FWC Commissioner Leigh Johns sided with the union. He dismissed the university’s argument that the release of the data did not directly identify staff because “detective work and extra effort” was needed to match courses to faculty.

But an FWC appeals panel overturned that decision, finding the university’s plans complied with a strict reading of the enterprise agreement.

“We accept that in some cases a person can be identified without being named,” the March 7 judgment reads. “A reference to [an] The attribute could identify the person, although the person’s name might not be used. But the proposed form of data to be published simply does not. No staff member is identified.

UNSW believes that releasing the data will convince students that their feedback is “considered and used”, further encouraging them to complete course evaluation surveys and improving response rates and accuracy of questionnaires. “Our students… take such care in providing all of this feedback,” Deputy Vice Chancellor Merlin Crossley said.

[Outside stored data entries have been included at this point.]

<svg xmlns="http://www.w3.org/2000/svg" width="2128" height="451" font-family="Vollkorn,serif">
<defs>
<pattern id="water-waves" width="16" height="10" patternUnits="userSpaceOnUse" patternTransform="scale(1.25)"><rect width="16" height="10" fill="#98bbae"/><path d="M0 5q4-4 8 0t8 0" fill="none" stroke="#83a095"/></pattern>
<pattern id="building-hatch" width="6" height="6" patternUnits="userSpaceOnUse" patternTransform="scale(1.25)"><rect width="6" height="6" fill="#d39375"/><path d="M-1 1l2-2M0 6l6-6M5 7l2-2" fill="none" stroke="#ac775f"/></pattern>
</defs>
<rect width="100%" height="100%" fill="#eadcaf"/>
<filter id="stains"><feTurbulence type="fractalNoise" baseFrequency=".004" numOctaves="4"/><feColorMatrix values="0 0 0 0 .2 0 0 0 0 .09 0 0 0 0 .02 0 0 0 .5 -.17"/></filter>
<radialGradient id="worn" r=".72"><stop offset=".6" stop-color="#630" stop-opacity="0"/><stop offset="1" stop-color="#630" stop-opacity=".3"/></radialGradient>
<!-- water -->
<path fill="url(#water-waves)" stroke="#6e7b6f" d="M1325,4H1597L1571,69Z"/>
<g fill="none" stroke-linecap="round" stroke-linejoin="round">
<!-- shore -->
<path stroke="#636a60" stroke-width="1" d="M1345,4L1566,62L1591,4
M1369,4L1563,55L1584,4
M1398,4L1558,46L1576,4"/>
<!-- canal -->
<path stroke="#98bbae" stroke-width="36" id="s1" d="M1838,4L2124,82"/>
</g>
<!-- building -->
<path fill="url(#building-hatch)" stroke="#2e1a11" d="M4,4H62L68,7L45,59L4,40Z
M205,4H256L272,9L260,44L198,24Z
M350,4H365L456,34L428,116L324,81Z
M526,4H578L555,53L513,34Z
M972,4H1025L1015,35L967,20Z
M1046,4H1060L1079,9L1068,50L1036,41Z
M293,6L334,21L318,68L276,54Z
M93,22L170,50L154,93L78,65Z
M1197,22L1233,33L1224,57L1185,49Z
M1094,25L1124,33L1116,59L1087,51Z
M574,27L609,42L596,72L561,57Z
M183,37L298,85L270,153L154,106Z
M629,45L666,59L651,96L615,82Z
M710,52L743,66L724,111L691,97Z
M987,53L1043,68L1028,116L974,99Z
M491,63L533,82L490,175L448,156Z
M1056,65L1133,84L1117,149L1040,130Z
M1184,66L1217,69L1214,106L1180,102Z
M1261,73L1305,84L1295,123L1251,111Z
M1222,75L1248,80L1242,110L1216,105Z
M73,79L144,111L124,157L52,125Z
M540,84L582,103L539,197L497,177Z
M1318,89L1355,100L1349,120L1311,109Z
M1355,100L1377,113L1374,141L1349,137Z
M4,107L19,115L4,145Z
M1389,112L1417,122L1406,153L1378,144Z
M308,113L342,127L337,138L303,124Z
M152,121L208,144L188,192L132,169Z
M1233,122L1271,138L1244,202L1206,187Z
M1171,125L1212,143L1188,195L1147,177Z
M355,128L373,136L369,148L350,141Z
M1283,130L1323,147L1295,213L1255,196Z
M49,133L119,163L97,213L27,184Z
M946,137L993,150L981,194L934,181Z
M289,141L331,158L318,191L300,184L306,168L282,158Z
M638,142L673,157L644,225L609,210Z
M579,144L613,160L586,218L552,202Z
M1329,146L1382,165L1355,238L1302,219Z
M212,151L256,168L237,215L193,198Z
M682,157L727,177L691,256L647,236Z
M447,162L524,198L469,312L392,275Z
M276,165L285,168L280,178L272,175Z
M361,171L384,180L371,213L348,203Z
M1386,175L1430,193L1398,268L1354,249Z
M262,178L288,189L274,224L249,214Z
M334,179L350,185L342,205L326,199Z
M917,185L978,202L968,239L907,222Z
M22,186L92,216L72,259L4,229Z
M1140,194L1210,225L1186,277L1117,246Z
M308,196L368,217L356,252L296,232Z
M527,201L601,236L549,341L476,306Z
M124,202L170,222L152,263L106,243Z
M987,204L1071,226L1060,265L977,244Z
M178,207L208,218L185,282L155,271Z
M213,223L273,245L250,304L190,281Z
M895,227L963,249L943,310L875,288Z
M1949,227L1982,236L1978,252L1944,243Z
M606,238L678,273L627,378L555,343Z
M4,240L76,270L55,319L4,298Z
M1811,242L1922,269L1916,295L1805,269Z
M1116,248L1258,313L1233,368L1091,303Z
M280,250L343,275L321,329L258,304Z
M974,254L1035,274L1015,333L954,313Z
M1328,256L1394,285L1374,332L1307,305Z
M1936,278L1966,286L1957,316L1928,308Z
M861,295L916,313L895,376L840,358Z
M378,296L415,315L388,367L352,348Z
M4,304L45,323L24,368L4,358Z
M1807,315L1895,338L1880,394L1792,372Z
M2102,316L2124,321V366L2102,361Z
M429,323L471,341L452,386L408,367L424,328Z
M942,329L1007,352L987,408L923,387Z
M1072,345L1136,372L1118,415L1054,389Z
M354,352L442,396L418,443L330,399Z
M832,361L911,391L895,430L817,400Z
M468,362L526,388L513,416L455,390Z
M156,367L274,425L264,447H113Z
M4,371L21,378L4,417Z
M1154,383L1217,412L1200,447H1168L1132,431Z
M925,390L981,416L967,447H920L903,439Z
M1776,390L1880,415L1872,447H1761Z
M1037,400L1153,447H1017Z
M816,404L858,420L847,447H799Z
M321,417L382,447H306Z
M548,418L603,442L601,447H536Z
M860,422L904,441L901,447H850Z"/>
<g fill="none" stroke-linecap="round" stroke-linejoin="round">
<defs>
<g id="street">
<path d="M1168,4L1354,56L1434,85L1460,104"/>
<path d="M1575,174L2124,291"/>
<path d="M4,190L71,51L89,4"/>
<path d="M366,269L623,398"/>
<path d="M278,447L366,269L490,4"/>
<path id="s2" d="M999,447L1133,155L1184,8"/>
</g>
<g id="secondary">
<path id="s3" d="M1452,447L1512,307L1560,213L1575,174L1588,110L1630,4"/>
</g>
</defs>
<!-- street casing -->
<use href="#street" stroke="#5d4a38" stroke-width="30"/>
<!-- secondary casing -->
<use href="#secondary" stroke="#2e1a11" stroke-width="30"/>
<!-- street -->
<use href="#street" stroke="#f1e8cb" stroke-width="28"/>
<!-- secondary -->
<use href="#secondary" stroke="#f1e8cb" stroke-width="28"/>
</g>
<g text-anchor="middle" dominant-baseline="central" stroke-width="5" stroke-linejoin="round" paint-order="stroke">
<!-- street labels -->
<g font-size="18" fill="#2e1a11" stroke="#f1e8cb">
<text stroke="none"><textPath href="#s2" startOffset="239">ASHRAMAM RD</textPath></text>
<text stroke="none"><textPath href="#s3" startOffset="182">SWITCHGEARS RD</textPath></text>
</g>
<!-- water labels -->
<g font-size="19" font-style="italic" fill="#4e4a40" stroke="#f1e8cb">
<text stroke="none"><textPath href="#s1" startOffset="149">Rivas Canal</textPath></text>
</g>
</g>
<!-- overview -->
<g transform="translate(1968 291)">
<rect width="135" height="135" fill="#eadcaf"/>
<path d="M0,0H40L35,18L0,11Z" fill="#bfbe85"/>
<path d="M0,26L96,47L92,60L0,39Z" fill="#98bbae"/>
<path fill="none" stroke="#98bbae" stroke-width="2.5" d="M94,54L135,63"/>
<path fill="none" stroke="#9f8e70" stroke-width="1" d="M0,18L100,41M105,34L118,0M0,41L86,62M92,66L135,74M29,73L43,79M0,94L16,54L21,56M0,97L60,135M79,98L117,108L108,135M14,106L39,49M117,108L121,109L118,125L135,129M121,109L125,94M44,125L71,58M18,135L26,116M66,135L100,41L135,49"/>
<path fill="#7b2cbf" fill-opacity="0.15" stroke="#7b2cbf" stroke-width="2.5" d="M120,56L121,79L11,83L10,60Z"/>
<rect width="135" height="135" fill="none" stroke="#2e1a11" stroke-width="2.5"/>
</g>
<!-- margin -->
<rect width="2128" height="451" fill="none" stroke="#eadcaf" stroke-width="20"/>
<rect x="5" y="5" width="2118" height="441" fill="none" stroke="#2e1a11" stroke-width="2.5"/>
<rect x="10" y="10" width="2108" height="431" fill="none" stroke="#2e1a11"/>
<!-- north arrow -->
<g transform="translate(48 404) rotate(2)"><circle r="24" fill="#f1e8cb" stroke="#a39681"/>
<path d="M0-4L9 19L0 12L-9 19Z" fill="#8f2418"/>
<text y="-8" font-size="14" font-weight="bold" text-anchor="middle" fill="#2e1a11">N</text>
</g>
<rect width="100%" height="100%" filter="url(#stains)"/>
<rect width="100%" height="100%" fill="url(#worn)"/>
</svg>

“It gives us the opportunity to celebrate and showcase many courses that provide an exceptional student experience, and to work with staff to develop courses that still need work.”

But NTEU Secretary of State Damien Cahill said the “very disappointing” decision potentially sent a signal to officials at other universities who “want to use these surveys as performance measures”.

Dr Cahill said student assessments were useful for teacher and course development when ‘framed and conducted’ correctly. “But there is a lot of scholarly literature on… inherent gender and racial biases [and] limits depending on the context. Whether a class is online, the time of day, the room it took place in, the dynamics of the student cohort – all of these situational factors play a role in determining the outcome of these assessments.

In the latest such study, published in the Journal of Academic Teaching and Learning Practices, a Victoria University analysis of more than 22,000 student teaching ratings found no difference in ratings given to the gender of teachers. But comments from male students about the teaching style of female academics have become increasingly negative during the Covid-related shutdowns.